Until recently, microeconomic theory was of limited value for business management and business education. This is no longer the case, thanks in good part to McAfee's work. McAfee is one of a new breed of economists who combine theory and business applications. He has done much to design and implement:
- Markets to replace government administrative procedures;
- Auctions of access rights to parts of the electromagnetic spectrum;
- Wholesale spot markets in electric power.
In 1994, the FCC in the USA auctioned access to a number of radio frequencies for new communications services, using an auction designed by Paul Milgrom, Robert B. Wilson, and McAfee, and raised over $17 billion. This auction design was copied around the world. McAfee, Milgrom, Wilson and John McMillan (1951-2007) formed a company, Market Design, Inc. [2], that advises governments on how to maximize the return from sales of radio frequencies, mineral rights, airports, and other assets.

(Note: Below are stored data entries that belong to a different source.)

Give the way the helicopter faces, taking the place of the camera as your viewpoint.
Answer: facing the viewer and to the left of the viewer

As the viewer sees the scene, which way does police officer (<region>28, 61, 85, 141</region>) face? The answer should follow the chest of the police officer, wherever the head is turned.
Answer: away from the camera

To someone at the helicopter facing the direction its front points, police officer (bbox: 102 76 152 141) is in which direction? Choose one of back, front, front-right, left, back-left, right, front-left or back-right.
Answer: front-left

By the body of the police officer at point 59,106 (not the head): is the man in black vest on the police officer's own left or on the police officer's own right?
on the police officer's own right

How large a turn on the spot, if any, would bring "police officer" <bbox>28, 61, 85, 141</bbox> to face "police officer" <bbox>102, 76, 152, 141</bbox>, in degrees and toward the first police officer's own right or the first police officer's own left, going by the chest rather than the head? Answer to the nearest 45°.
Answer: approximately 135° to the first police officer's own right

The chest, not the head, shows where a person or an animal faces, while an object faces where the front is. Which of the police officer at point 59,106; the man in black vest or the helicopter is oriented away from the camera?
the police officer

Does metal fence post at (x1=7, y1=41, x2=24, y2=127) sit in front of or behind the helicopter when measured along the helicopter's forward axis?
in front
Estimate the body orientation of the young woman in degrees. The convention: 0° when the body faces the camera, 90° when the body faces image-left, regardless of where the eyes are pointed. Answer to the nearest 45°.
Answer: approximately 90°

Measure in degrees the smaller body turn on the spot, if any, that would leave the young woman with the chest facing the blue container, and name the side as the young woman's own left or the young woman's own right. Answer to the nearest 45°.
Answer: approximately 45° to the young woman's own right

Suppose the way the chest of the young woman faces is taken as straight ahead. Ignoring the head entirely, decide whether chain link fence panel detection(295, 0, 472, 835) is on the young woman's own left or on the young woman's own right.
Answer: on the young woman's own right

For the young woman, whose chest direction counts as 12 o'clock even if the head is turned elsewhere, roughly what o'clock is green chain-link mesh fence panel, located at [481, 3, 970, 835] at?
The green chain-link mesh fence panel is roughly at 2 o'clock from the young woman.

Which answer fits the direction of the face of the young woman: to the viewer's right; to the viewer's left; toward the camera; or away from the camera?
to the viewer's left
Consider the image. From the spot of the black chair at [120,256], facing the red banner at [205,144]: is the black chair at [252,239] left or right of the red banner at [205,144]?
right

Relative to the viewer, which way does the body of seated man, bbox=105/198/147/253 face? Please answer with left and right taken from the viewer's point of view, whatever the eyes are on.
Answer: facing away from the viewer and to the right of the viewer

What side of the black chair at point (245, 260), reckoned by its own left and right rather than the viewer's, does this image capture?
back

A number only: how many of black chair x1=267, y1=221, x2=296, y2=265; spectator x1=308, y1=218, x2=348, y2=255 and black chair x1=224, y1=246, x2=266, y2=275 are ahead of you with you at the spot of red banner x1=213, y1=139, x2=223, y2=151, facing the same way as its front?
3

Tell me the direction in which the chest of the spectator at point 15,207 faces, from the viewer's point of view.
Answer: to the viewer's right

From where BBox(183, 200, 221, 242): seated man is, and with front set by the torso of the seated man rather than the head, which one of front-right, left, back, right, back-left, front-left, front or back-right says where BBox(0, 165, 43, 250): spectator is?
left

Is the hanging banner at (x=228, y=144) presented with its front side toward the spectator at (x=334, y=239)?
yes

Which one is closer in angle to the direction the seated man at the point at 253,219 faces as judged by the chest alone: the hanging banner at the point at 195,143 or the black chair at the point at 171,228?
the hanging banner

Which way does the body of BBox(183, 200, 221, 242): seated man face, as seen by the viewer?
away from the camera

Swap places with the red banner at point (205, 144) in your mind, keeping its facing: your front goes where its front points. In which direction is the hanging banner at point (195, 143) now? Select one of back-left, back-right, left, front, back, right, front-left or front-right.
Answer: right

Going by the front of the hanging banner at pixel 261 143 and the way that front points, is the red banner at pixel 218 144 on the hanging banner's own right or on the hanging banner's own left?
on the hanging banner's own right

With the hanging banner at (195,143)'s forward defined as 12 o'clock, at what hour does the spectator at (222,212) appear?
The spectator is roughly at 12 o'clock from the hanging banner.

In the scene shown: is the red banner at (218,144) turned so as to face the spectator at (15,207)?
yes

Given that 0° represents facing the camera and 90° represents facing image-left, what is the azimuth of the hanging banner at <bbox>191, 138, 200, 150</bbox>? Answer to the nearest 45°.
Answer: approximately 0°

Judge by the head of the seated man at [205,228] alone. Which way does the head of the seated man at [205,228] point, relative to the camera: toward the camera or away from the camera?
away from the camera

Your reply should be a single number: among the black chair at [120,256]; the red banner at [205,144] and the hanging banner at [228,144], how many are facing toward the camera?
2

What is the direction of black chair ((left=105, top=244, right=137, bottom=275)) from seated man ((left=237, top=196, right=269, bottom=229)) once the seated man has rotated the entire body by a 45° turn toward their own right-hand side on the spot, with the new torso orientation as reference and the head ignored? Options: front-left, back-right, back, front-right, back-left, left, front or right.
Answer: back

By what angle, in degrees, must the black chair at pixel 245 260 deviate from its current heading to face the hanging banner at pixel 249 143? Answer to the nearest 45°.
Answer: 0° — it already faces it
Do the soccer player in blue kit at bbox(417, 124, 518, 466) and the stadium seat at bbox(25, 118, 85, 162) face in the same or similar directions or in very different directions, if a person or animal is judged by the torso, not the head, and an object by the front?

McAfee is an authority on industrial organization, and has been hired as a consultant by the U.S. Department of Justice Antitrust Division, and the USA Federal Trade Commission (FTC). McAfee has advised on matters concerning mergers, collusion, price-fixing, electricity pricing, bidding, procurement, sales of government property. In 1994-5, McAfee extensively advised the USA Federal Communications Commission (FCC) on the design of auctions for spectrum to be used for personal communications services. McAfee advised the FTC on the mergers of Exxon and Mobil, and of British Petroleum and ARCO. He was an expert witness in FTC v. Rambus, and on the competitive effects of the proposed Peoplesoft-Oracle merger in USA v. Oracle Corporation, .
[edit] Books by McAfee
- 1988 (with John McMillan (1951-2007)). Incentives in Government Procurement. University of Toronto Press.
- 2003. Competitive Solutions: The Strategist's Toolkit. Princeton University Press.
- Updated constantly. Introduction to Economic Analysis. A zero-price open-source university text, spanning both principles and intermediate microeconomics.